** SUPPLIED INFORMATION **
■ ■ ■ ■

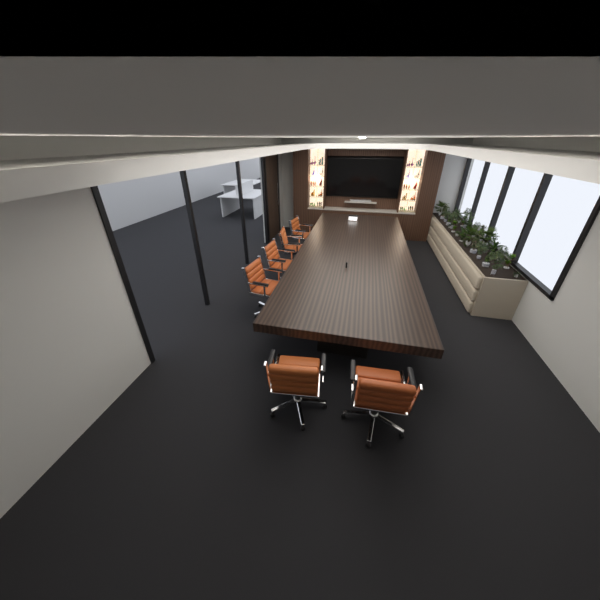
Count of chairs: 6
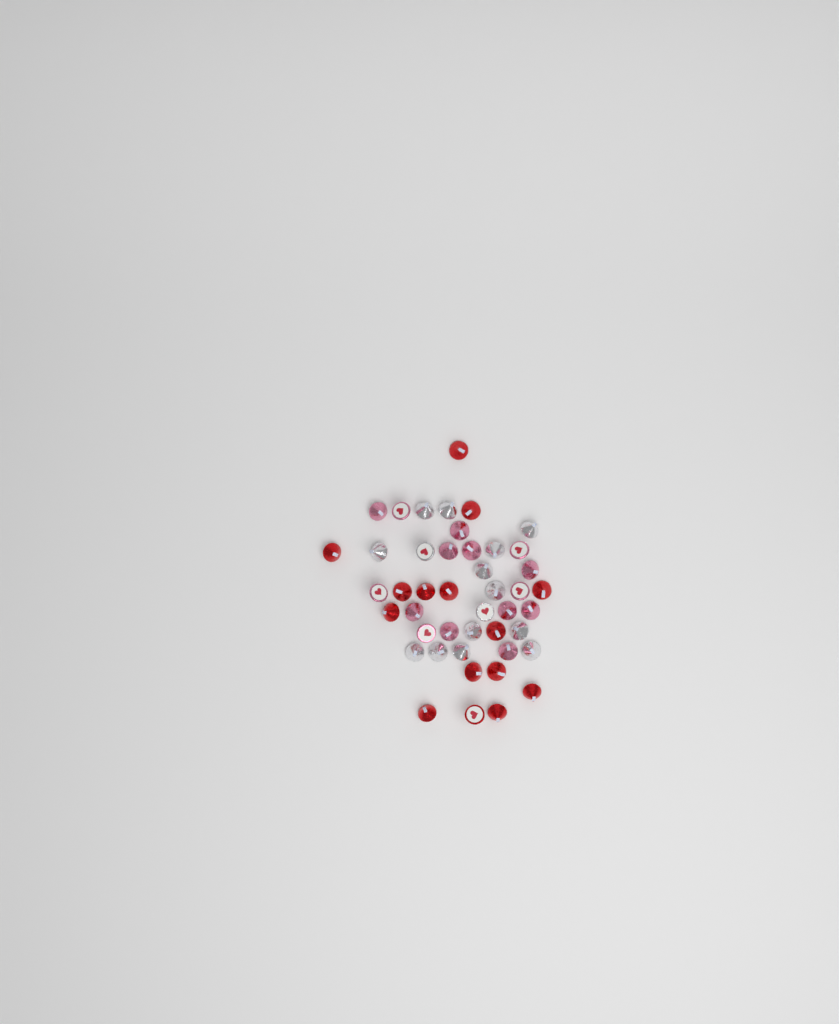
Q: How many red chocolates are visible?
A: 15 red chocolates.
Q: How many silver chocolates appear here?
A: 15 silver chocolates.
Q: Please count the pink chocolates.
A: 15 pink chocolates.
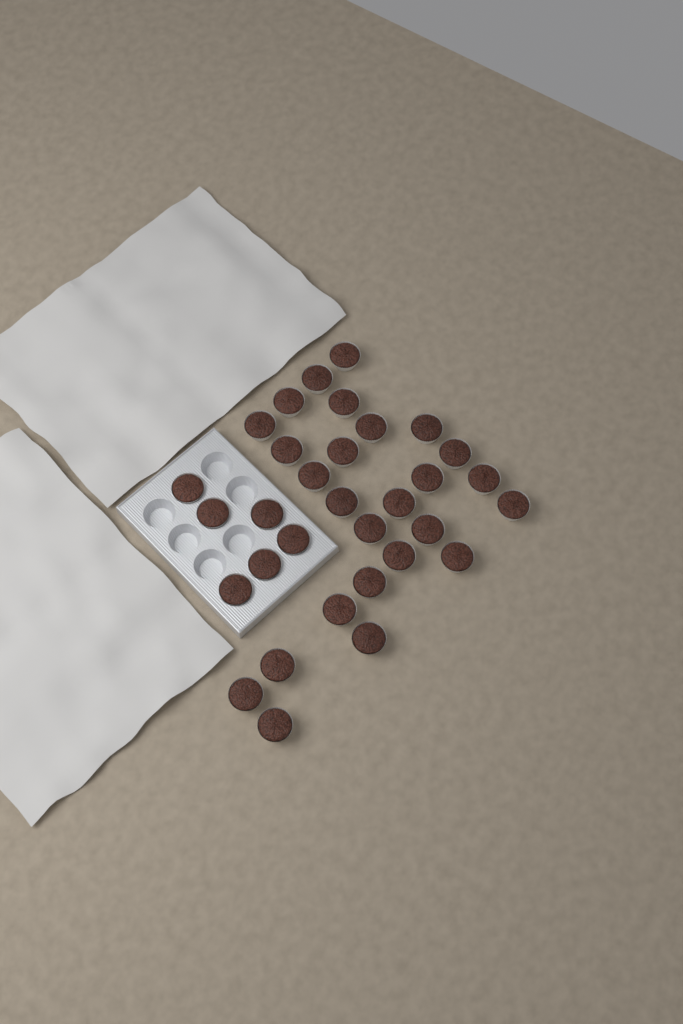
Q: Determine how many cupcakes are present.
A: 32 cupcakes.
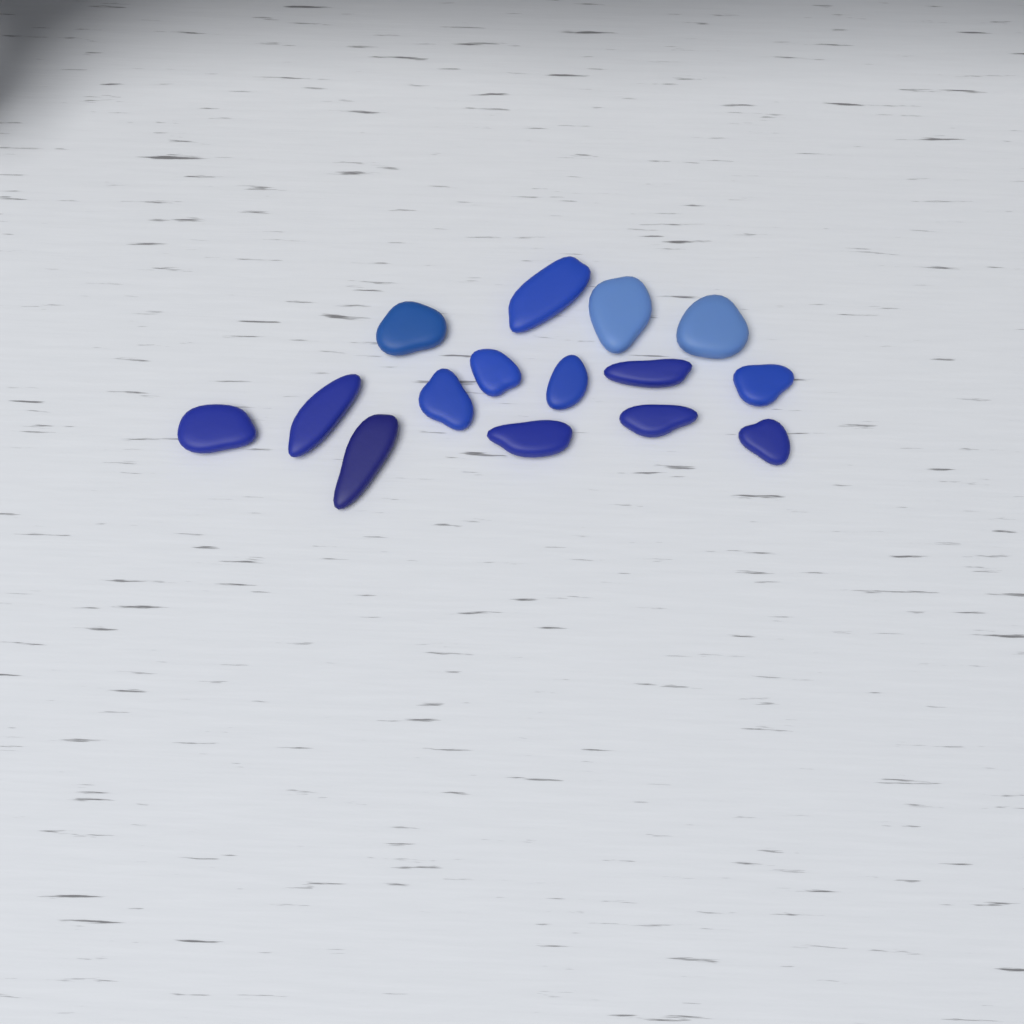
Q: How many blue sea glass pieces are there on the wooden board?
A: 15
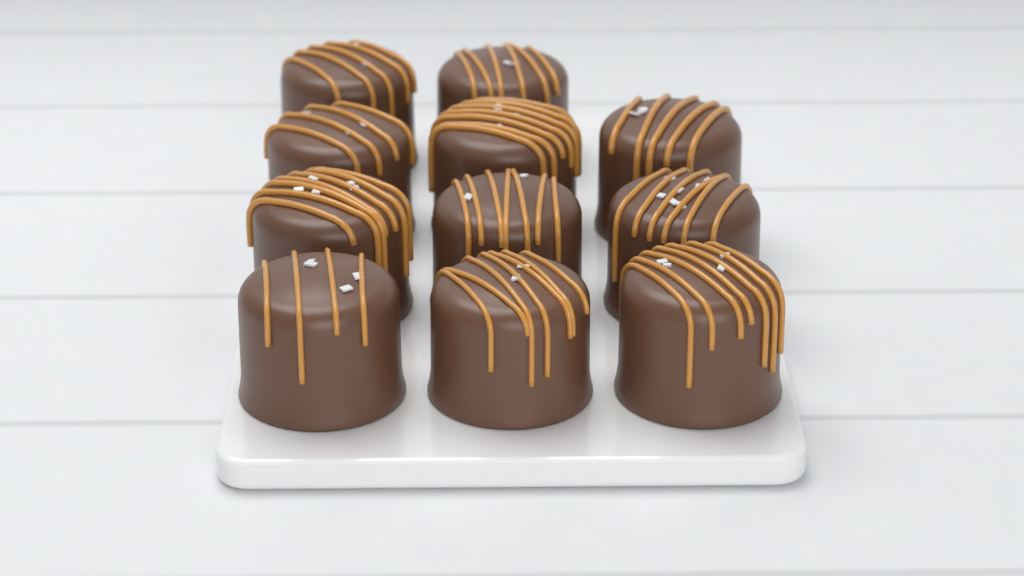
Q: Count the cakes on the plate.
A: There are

■ ■ ■ ■

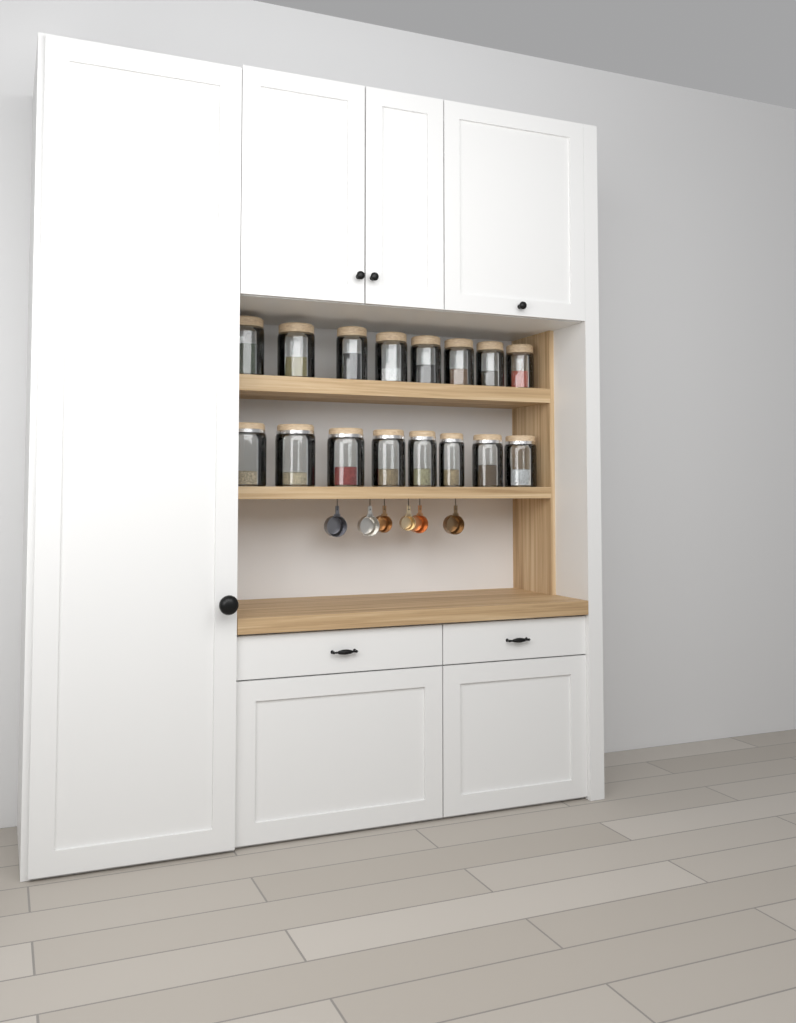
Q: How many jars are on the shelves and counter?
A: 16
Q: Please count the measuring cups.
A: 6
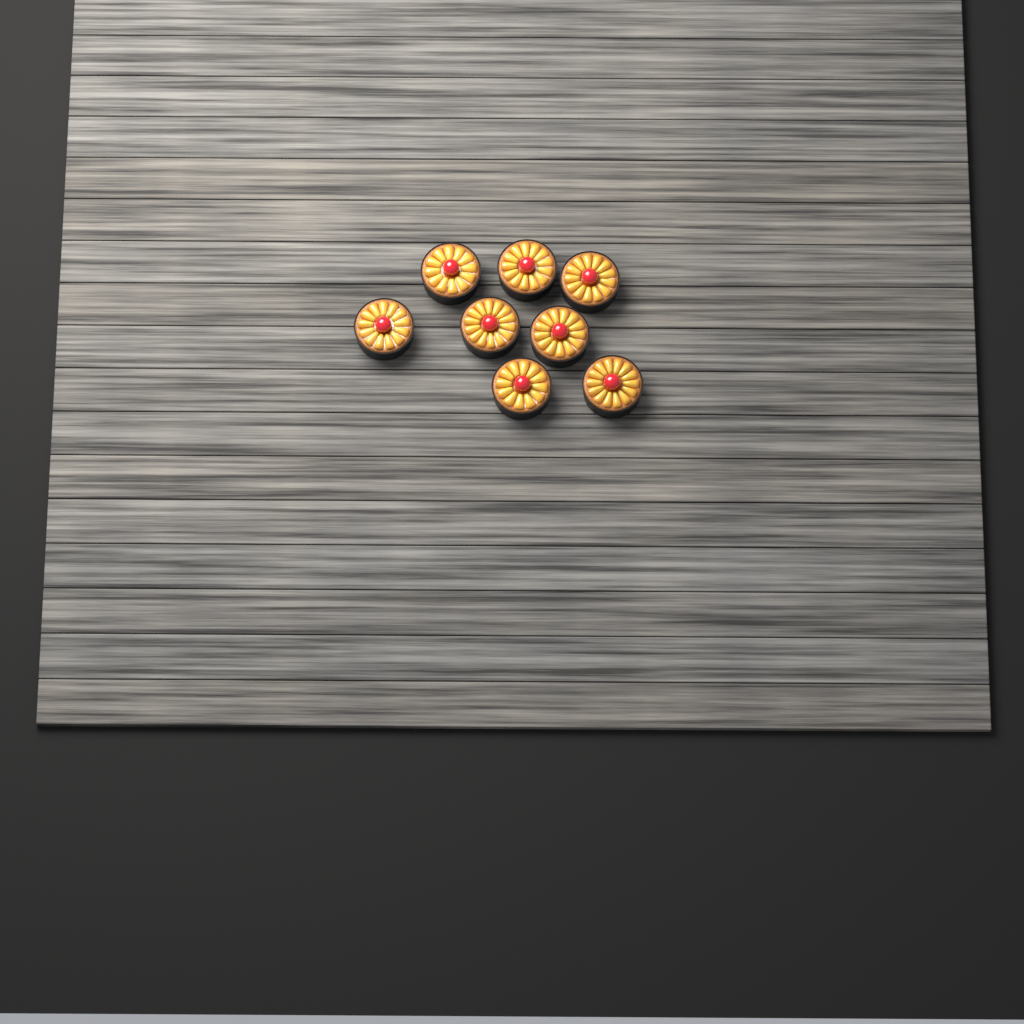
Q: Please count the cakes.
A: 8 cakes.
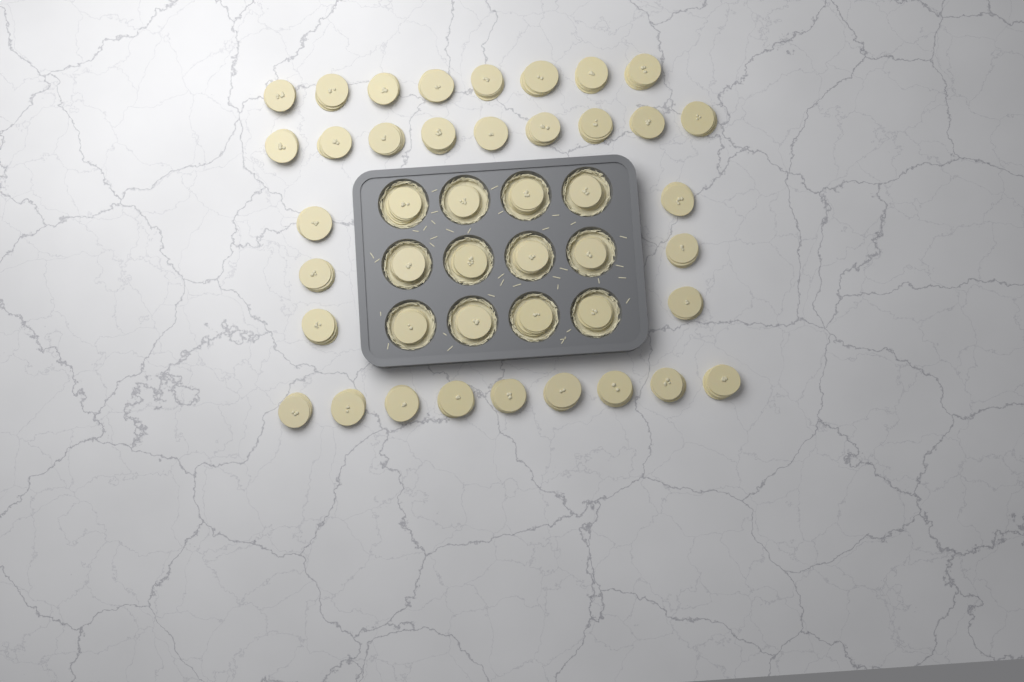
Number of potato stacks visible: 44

■ ■ ■ ■

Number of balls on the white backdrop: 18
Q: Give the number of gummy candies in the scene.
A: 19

■ ■ ■ ■

** REQUEST **
Revise the rows from the line with "Q: Please count the cakes." to the line with "Number of potato stacks visible: 44", replacing "cakes" with "pastries" and changing nothing else. Leave the pictures out of your answer.

** SOLUTION TO THIS TASK **
Q: Please count the pastries.
A: 8 pastries.
Number of potato stacks visible: 44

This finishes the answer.